Hardware description:
- CPU: Ryzen 7 3700X (Zen 2)
- GPU: Radeon RX 5700 XT (PowerColor Red Devil)
- MB: Gigabyte X570 Aorus Elite
- System Memory: 16GB
System information:
- Distro name and Version: Arch Linux
- Kernel version: 5.15/5.16 tested
- Custom kernel: Arch stock/xanmod-tt/drm-next tested
- AMD official driver version: N/A (issue happens regardless of userland driver implementation)
How to reproduce the issue:
This linked benchmark tests BAR clearing speeds while allocating up to 90% of VRAM (this is hardcoded to 16GB, so manually adjust line 31 to your VRAM size).

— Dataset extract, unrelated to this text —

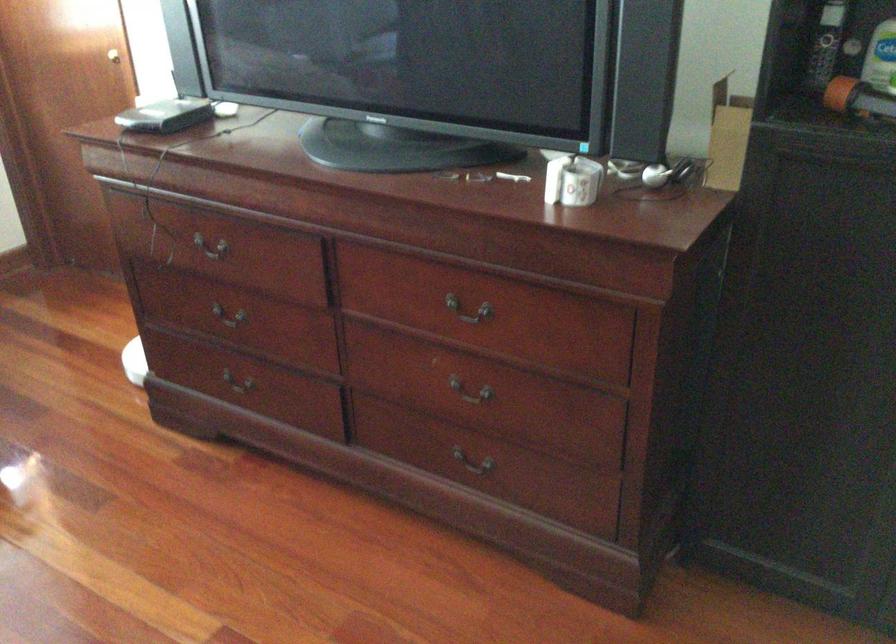
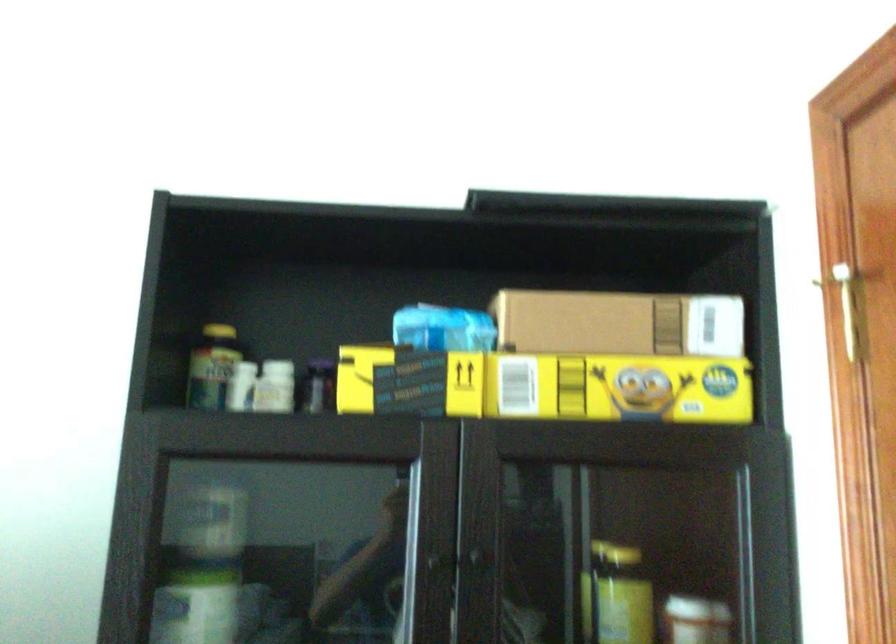
The first image is from the beginning of the video and the second image is from the end. How did the camera likely rotate when shooting the video?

On my setup, roughly half of the regions can be wiped quickly (~1.5ms), while the remaining shows a behavior that is excessively slow (~20ms).
After a BIOS update, the slow regions improved to ~10ms, but this is still unacceptable performance.
The issue reproduces when both Above 4G decoding and Resizable BAR is enabled in the BIOS.
For me, it goes away when either Resizable BAR is disabled in the BIOS, or I manually patch the kernel to rebind the BAR memory to somewhere else (by patching out this check).
Related issues
Past reports related to poor SAM performance are likely due to this issue. 10x upload time is a reasonable explanation for halved frame rate.
Another user on Discord with X370 and Navi 2 report the same issue but with a different configuration (no reBAR support in BIOS, above 4G enabled, BAR resized by kernel).